Mersenne numbers in the Collatz Conjecture I've noticed a fun little thing about the Mersenne numbers for the Collatz conjecture$$2^n-1$$is odd$$3*2^n-3+1$$$$3*2^n-2$$is even$$3*2^{n-1}-1$$is odd $$3^22^{n-1}-3+1$$$$3^22^{n-1}-2$$is even$$3^22^{n-2}-1$$$$...$$$$3^n-1$$ Has this been noticed before? It explains why Mersenne numbers have rather high maximums.
 A: Indeed, this has been noticed before (but good job spotting it!). I'm not sure what would qualify as an answer, but you may find the following interpretation interesting.  
In general, the numbers $n$ and $2k+n$ behave the same way under the collatz iteration (i.e. one is odd if and only if the other is) and, depending on how many factors of $2$ divide $k$, they 'follow each other' until the factors of $2$ are exhausted. For example:
$2^{4}+1 \to 3*2^{4}+4 \to 3*2^{2}+1 \to 9*2^{2}+4 \to 9*2^{0}+1 \to 27*2^{0}+1 \to ?$  
where (?) means we have no way of telling whether the given number is even or odd without evaluating it (well, we certainly know it's even but we have no idea how many factors of $2$ divide it).
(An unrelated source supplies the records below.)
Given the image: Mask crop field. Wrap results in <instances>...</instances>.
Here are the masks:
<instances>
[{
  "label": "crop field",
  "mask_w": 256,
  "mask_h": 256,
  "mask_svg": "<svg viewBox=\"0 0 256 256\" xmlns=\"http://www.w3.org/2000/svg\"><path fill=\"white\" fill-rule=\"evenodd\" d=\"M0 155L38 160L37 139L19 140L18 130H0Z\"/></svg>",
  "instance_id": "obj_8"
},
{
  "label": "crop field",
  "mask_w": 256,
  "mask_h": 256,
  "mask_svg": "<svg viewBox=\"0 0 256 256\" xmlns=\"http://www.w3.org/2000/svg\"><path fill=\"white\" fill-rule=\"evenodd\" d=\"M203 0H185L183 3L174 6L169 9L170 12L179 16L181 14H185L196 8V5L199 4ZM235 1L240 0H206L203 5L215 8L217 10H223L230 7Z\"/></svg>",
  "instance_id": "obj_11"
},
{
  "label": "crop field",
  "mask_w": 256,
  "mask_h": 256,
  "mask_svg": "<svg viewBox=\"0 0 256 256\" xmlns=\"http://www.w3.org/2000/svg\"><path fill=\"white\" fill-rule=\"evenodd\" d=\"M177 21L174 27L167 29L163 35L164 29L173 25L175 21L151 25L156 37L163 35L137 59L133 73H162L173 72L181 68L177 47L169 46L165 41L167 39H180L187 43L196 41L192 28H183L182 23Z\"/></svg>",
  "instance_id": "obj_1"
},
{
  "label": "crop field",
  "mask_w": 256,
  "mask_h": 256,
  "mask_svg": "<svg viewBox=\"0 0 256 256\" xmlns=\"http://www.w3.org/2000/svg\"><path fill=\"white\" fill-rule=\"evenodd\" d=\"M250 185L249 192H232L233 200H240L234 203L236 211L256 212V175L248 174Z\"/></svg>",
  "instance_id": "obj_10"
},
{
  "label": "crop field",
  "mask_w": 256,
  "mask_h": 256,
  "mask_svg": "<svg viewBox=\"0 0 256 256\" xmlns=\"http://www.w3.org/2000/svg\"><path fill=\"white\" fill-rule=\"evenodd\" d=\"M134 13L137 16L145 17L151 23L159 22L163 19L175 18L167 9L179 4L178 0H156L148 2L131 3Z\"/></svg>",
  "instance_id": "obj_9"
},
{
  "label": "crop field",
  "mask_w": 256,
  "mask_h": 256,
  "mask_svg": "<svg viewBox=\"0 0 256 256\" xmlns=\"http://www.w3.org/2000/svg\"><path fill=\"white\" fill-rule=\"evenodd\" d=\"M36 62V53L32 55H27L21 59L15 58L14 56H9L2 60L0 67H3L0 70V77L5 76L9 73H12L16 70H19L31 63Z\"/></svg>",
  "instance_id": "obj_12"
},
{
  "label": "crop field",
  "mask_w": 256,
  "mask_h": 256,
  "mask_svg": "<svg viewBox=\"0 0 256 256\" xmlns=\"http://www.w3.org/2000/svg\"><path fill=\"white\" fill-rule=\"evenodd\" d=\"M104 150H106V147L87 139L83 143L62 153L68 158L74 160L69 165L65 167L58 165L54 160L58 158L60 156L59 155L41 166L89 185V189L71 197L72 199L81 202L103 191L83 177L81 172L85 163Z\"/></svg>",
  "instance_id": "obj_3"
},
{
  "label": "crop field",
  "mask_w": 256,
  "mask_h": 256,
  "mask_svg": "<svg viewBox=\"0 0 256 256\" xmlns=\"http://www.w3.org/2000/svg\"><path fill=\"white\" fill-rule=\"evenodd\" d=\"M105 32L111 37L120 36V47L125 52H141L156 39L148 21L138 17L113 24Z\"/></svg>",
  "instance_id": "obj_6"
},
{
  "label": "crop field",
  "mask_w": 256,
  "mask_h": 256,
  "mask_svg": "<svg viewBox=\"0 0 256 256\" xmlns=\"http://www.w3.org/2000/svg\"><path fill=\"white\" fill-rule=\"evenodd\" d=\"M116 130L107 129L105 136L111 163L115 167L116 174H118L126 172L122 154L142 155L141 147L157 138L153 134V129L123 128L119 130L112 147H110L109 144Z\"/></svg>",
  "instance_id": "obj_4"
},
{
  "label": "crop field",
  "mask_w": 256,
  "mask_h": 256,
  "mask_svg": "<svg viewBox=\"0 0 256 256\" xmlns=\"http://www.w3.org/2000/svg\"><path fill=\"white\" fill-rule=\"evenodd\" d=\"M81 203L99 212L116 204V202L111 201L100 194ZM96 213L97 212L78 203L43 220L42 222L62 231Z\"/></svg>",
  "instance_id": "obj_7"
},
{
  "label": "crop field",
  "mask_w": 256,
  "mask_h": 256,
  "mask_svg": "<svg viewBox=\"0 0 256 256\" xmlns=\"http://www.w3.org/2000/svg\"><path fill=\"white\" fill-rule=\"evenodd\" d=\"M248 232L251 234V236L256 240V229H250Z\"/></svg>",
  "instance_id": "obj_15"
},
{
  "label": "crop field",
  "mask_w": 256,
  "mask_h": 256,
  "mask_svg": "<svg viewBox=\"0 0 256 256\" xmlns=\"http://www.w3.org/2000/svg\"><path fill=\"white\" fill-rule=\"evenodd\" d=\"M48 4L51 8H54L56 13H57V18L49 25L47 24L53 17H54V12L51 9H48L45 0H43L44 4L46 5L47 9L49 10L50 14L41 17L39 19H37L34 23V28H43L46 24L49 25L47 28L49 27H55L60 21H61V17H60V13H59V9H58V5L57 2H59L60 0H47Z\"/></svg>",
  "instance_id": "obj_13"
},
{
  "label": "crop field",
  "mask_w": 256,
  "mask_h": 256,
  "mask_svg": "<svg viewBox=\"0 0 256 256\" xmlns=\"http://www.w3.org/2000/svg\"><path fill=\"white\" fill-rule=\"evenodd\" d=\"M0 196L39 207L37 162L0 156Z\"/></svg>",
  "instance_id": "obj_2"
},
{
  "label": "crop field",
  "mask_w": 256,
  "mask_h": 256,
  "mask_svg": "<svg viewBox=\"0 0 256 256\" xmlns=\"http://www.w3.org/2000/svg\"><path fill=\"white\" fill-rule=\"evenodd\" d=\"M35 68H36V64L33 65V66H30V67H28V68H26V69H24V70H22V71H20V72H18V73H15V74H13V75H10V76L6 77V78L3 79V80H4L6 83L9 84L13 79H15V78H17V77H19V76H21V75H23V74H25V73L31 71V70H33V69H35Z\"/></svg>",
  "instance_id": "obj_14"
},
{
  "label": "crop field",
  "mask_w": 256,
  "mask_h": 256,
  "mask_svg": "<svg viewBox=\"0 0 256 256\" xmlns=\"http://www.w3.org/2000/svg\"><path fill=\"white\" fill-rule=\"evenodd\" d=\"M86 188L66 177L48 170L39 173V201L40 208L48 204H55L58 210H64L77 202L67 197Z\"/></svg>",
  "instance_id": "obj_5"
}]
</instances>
So we could simplify the above by just noting $1 \to 4 \to 2 \to 1$ under the collatz iteration. Cute!  
This is actually an attractive route to trying to prove the conjecture, by considering $2^{a}+k$ for various $k$, and showing that any number of this form converges to a smaller number under the iteration (for instance, every integer of the form $4n+1$ tends to $1$ by this argument).  
However, if you try to do this then you rapidly get an out of control branching. But could it be made to work if only you're persistent enough? The answer is no, and the reason is every integer of the form $2^{a}-1$ will increase for at least $a$ steps in a row, as you have noticed (and in particular doesn't decrease fast enough for our proof). Just as $4n+1$ was linked to the loop $1 \to 4 \to 2 \to 1$, we can view this problem as being due to the loop $-1 \to -2 \to -1$ if we perform the iteration on negative integers.  
You get similar behaviour for integers of the form $2^{a}-5$ and $2^{a}-17$, for similar reasons (try it out!)